How to Dismantle Iran: Not Red Lines but Fault Lines
by Michael Collender
Nov 29, 2013 1:44 PM PT
Tensions between Iran and Israel over nuclear power have put Iran back in the news. America is confronted with the question: how should we deal with Iran?
John McCain has his own advice, which he shared with America during his 2007 campaign to the tune of a Beach Boy’s song: “Bomb! Bomb! Bomb! Bomb! Bomb Iran!” But can American military action against Iran lead to victory? How can America achieve victory with Iran?
Victory. It’s a missing concept in much of contemporary American foreign policy. America has acquired world hegemony, but this puts us in a difficult place militarily, for we must constantly exert ourselves to maintain it. Thus, anyone who would change the international balance of power becomes, in some measure, a threat to our national security. Under this rationale, the continuous global extension of American power is America’s model of victory: the picture that our leaders have in mind that defines whether America is winning or not.
Other nations have their own models of victory, their own pictures of the future they aim to achieve when they enter a conflict. This concept of the model of victory is one of the most important concepts that one must understand in order to understand which opposing force is winning in a conflict. When American leaders don’t understand their opponent’s model of victory, they inevitably make very foolish choices regarding their use of our military assets.
Israel made this sort of mistake in its 2006 Summer War with Hesbollah, when it foolishly used sustained bombardment of Lebanese infrastructure in order to accomplish goals in the cognitive domain of Lebanon’s leadership. Israel’s strategy completely failed, because Israel’s leadership did not accurately grasp Hesbollah’s model of victory. Therefore, it did not see that its bombardment of Lebanon was actually helping to achieve Hesbollah’s model of victory.
For us to understand what to do with Iran, we must understand Iran’s model of victory: what it wants to achieve. This will help us understand a host of issues, including the strategic significance of Iran’s nuclear program. If we do not understand a nation’s model of victory, then it is possible to set ultimatums, which lead to the escalation of foolish, poorly-timed conflicts, like President Obama’s “Red Line” with Syria, which gain America nothing.
So what is Iran’s model of victory? It actually has four: (1) death to America and Israel, (2) the vindication of Shia Islam, (3) the glory days of the Persian Empire, and (4) patriarchy. Once we understand each of these, it will be clearer what actions America should take in the near term and long term with respect to Iran.

■ **Task list**:
1. List the four models of victory that the article on Iran attributes to Iran.
2. According to the article on Iran, during which campaign did John McCain share his advice about Iran?
3. Please write out the article on Iran word for word, starting at "So what is Iran’s" and ending at "respect to Iran.".
The records have no connection to the article on Iran.

■ **Data records**:
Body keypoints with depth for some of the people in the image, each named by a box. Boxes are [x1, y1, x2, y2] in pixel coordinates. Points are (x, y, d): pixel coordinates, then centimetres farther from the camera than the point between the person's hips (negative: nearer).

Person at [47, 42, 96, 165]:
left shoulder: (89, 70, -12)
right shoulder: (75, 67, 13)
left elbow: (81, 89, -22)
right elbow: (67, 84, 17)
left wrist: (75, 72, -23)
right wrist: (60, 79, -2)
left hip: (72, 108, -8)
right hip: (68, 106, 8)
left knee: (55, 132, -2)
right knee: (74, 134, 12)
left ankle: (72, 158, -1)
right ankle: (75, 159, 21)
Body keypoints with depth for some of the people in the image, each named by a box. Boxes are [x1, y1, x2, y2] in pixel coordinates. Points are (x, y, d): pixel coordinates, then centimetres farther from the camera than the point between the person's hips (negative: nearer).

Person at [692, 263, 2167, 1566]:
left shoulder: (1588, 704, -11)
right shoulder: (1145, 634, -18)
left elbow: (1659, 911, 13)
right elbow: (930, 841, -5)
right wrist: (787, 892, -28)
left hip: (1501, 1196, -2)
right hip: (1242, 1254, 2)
* * *
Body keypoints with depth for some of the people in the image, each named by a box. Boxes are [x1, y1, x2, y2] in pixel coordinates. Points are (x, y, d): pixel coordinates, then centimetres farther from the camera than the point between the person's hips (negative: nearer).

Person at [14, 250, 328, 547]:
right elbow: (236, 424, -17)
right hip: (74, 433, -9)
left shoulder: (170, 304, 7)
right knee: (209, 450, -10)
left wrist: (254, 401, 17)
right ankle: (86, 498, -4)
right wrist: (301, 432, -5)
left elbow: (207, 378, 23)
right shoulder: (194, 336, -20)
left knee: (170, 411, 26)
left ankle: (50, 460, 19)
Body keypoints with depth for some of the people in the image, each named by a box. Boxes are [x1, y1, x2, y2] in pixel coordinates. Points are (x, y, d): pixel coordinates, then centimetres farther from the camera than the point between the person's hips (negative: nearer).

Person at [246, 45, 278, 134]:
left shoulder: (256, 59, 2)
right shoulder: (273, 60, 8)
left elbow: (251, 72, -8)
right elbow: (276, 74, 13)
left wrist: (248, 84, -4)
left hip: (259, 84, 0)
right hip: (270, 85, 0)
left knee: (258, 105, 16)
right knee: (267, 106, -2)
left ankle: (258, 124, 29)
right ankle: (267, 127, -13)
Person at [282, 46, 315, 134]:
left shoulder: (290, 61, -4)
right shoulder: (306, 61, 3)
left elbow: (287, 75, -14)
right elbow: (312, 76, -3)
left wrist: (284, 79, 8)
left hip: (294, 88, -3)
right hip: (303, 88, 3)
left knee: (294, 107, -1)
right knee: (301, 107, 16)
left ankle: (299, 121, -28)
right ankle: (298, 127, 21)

■ **Solved tasks**:
1.
1. Death to America and Israel
2. The vindication of Shia Islam
3. The glory days of the Persian Empire
4. Patriarchy

2. His 2007 campaign.

3.
So what is Iran’s model of victory? It actually has four: (1) death to America and Israel, (2) the vindication of Shia Islam, (3) the glory days of the Persian Empire, and (4) patriarchy. Once we understand each of these, it will be clearer what actions America should take in the near term and long term with respect to Iran.